Чего здесь нет и в помине — так это идеологии. У всех героев Прилепина (не только у Саньки) прямое действие обходится без рассуждений и оправданий, а умникам с порога указывается, куда они должны пойти. Прилепину интересно только то, что не нуждается в обсуждении. К числу того, что не нуждается в обсуждении, относятся: злость, боль, секс, адреналин, ненависть к власти и к богатым, смех младенца, тело любимой, щенячья радость, обжигающая водка, горячий хлеб, надежное оружие, веселый звук выстрела, хороший плотный удар в лицо врагу, здоровье, счастье и чувство собственной силы.
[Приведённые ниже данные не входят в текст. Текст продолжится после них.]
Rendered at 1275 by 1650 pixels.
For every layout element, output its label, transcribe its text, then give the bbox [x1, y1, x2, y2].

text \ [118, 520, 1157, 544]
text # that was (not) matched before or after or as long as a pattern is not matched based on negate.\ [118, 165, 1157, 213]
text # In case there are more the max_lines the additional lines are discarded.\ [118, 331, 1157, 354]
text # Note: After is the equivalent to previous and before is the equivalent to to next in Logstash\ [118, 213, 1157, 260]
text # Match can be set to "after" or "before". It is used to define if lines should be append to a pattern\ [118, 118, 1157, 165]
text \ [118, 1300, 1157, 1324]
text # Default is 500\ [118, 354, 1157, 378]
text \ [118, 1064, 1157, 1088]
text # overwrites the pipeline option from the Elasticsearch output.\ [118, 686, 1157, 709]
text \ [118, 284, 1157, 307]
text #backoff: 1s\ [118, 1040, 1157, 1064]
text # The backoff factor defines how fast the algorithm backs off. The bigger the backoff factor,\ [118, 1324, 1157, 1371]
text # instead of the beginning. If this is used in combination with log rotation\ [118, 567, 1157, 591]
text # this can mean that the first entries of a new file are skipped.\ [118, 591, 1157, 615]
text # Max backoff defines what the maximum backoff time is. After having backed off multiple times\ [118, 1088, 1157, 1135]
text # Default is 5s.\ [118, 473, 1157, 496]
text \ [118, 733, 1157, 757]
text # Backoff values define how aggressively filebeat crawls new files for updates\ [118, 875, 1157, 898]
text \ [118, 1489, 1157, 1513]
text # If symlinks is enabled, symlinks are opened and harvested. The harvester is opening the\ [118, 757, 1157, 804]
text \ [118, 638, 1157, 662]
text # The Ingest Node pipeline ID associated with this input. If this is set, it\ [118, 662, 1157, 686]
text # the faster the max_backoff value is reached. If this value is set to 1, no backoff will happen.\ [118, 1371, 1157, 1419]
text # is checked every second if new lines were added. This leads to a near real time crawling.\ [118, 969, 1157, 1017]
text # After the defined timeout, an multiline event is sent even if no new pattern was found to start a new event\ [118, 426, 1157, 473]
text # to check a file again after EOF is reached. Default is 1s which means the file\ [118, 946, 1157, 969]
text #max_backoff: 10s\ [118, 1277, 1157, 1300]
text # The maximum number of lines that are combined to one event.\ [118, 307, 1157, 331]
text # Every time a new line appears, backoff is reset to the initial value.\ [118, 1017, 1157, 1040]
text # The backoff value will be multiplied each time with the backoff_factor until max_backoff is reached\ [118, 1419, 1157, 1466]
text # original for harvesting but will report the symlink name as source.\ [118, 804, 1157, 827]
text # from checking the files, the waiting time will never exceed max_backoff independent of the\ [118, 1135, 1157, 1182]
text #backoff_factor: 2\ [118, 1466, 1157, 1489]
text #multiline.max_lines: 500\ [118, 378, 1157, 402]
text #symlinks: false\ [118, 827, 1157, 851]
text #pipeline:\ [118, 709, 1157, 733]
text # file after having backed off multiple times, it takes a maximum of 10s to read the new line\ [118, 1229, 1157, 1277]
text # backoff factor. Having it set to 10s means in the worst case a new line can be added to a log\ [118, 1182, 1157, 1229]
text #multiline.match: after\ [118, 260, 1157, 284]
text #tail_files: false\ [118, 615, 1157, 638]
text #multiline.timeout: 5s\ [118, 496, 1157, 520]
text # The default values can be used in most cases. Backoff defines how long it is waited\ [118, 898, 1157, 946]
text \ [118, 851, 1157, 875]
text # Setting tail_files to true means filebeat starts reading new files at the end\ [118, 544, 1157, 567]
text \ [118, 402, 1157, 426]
Отправляясь на смерть, «Саша ни о чем не думал, ничего не страшился, был стерилен и прозрачен, как шприц». Сильный не сокрушается, не укоряет себя, не покоряется, не снисходит, не отступает от своего; ничего не страшится, ни на что не надеется, никого не просит, ничего не забывает, ничего не прощает.
Волшебная сила риторики позволяет добавить к приведенному выше списку революцию, честь, свободу, справедливость, а также Родину-мать. Но это материал для тех критиков, которые хотят рационально объяснить, почему им так нравится Прилепин.
Позитивные ценности у Прилепина взаимозаменимы, эквивалентны. Все безусловное подобно друг другу. В «Саньке» есть сцена, где трехстраничный оргазм описывается развернутой метафорой милицейского избиения. А бескрайнее счастье героя «Греха» так же физиологично, как лютая ненависть нацбола, которому ощущение счастья в принципе не доступно. Эти рифмы противоположностей — показатель единства изображенного мира и еще один залог успеха Прилепина. Писатель — это тот, кто умеет показать сходство в несходном.
Остается спросить — что же делать тому, кому все перечисленное выше чуждо? Читать Прилепина. Ходить на «Марши несогласных». При этом продолжать думать.